Das Material ist so dünn, dass ein spezieller, computergesteuerter Roboter nötig ist, um die einzelnen Schichten in den optimalen Ausrichtungen zu platzieren, damit die Eigenschaften voll zum Tragen kommen. Daraus entstehen unter anderem Angelruten und Bestandteile für Uhren oder Formel-1-Boliden.

Überall die optimale Materialstärke

North TPT musste auch neue Computer-Programme schreiben, um die Stärken dieser revolutionären Komposit-Strukturen zu berechnen. «Wir verfügen somit über einen neuen Werkzeugkasten, der uns erlaubt, die Materialien auf die jeweilige, spezifische Verwendung hin zu optimieren», so Mordasini stolz.

Im Vergleich zu bisherigen Verbundwerkstoffen verfügen die Materialien über andere Eigenschaften. Getestet werden diese von Robin Amacher und Kollegen im Labor für angewandte Mechanik und Zuverlässigkeits-Analyse der EPFL.
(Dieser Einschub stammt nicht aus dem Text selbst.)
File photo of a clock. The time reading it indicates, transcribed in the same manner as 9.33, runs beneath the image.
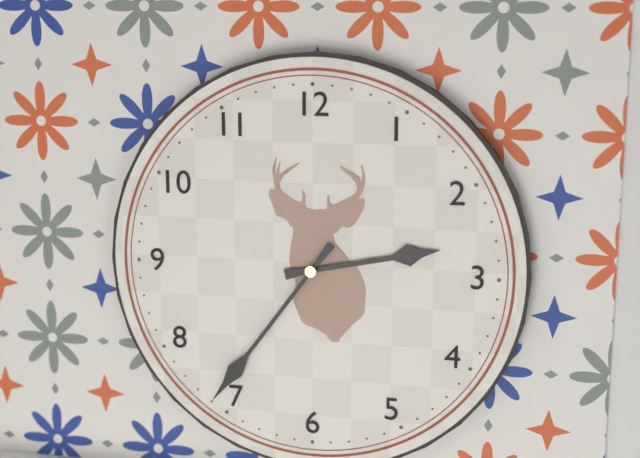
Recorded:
2.36
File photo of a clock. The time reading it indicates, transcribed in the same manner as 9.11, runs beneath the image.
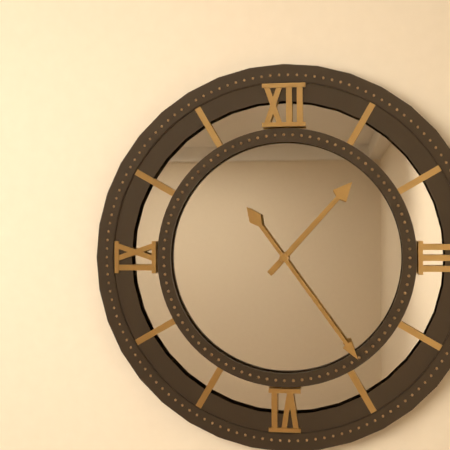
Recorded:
1.24
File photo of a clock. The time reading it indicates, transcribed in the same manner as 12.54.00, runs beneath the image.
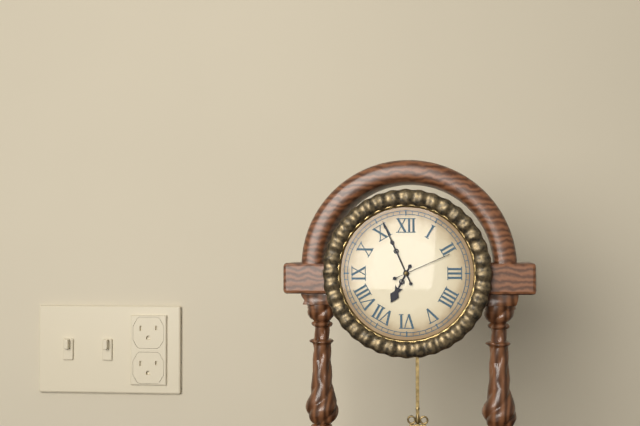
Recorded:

«Es ist bemerkenswert, dass es viel grössere Kräfte braucht, bis der neue Werkstoff bricht. Auch ist der Bruch viel glatter. Dazu ermüdet das Material viel weniger. Das erlaubt es dem Konstrukteur, die volle Leistungsfähigkeit des Materials zu nützen», schwärmt Amacher gegenüber swissinfo.ch.

«Wir machen nicht nur Messungen, sondern lernen auch, wie die Materialien brechen», schiebt er nach. Mit diesem Wissen liessen sich Vorschläge für Verbesserungen machen.

Übergang Mensch-Maschine 

Die EPFL stieg 2003 mit einer Machbarkeitsstudie in das Projekt Solar Impulse ein. Seither kamen mehrere Forschungsaufträge dazu, etwa die Entwicklung von Sensoren für eine Schnittstelle Mensch-Maschine. Solche sollen die Piloten der Solar Impulse bei ihren sehr langen Einsatz-Schichten unterstützen. Erste Tests des Systems im Simulator sind für Dezember geplant.
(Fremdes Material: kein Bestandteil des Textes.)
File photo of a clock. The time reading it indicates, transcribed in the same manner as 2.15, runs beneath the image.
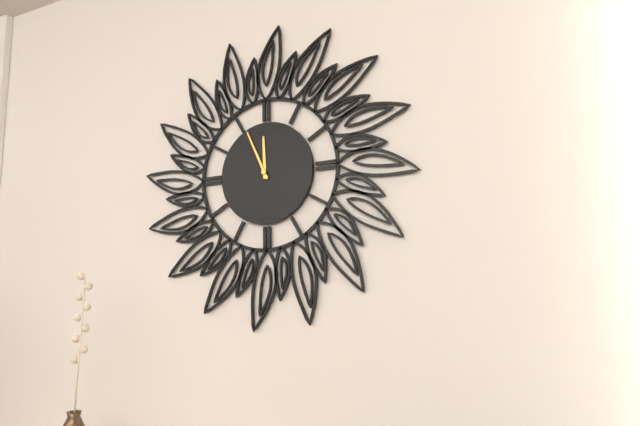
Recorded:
11.56
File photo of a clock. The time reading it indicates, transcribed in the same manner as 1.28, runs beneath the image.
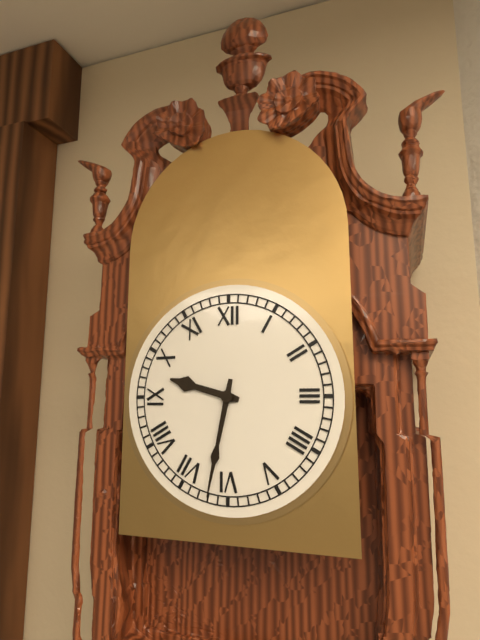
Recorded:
9.32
«Projekte wie Solar Impulse sind für uns wichtig, weil wir unsere technologische Kompetenz demonstrieren können. Aber auch, weil Studenten hochqualitative, innovative Forschung betreiben können, deren Resultate umgehend von der Praxis genutzt werden. Davon profitieren alle Seiten», ist Vuilliomenet überzeugt.